#### WHAT TO DO
The records below are to be output exactly, except for their pictures.
-- MATERIAL SHOWN follows --
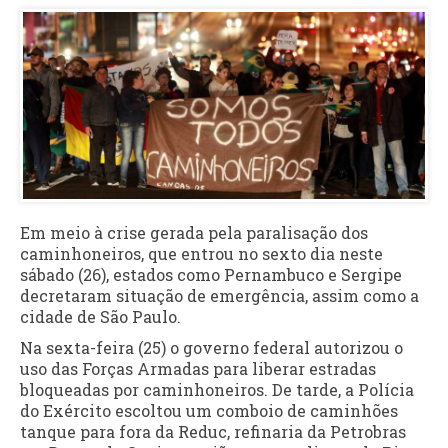
Em meio à crise gerada pela paralisação dos
caminhoneiros, que entrou no sexto dia neste
sábado (26), estados como Pernambuco e Sergipe
decretaram situação de emergência, assim como a
cidade de São Paulo.
Na sexta-feira (25) o governo federal autorizou o
uso das Forças Armadas para liberar estradas
bloqueadas por caminhoneiros. De tarde, a Polícia
do Exército escoltou um comboio de caminhões
tanque para fora da Reduc, refinaria da Petrobras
-- MATERIAL SHOWN concluded --
#### EXERCISE RESPONSE
Em meio à crise gerada pela paralisação dos
caminhoneiros, que entrou no sexto dia neste
sábado (26), estados como Pernambuco e Sergipe
decretaram situação de emergência, assim como a
cidade de São Paulo.
Na sexta-feira (25) o governo federal autorizou o
uso das Forças Armadas para liberar estradas
bloqueadas por caminhoneiros. De tarde, a Polícia
do Exército escoltou um comboio de caminhões
tanque para fora da Reduc, refinaria da Petrobras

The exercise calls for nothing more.